Oil was steady, gold rebounded and several industrial metals also benefited from a “risk-on” attitude in financial markets that swept global shares and bond yields higher.
“You’re seeing some of the big risk factors dissipate, crude oil come back, the Chinese markets stabilize,” said Elvis Picardo, strategist at Global Securities in Vancouver.
“It helps the TSX because it’s so leveraged to global growth expectations,” he said.
The Toronto Stock Exchange's S&P/TSX composite index .GSPTSE ended up 35.83 points, or 0.28 percent, at 13,017.93. It was last above 13,000 on the last day of 2015.

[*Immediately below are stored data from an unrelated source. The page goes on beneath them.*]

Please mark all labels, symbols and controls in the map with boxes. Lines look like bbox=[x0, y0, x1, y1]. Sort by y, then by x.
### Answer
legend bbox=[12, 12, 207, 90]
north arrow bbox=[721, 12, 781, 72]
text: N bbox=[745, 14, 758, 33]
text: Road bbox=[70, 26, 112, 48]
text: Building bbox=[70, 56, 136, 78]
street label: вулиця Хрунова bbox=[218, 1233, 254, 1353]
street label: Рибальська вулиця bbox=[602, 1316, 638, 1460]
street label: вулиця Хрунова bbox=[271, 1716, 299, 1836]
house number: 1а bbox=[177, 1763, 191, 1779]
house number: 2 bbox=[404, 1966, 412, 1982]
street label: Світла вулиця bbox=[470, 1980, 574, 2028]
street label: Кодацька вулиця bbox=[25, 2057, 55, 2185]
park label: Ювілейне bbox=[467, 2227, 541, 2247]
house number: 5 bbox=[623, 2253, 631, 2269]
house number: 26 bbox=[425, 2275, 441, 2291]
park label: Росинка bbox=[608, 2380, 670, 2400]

Energy stocks gained 2.1 percent and the materials sector, which includes precious and base metals miners and fertilizer companies, surged 3.4 percent, while six of the index’s 10 main groups fell.
Picardo said the index is approaching fair value as it tries to break above its 100-day moving average around 13,000.
“Does it pull back? Does it go further up from here? It’s one of those inflection points that’s a little hard to call,” he said, suggesting further gains in oil and other commodity prices would be needed to keep resource stocks rising.
Canadian Natural Resources Ltd CNQ.TO, one of the country's largest energy companies, jumped 4.8 percent to C$30.17.
Shares of Potash Corp POT.TO rose 5.7 percent to C$24.49, while First Quantum Minerals FM.TO surged 27.6 percent to C$6.62 and Teck Resources Ltd TCKb.TO jumped 19.5 percent to C$9.51. Barrick Gold Corp ABX.TO gained 2.3 percent to C$18.23.
The financials group fell 0.4 percent, while industrials lost 0.7 percent.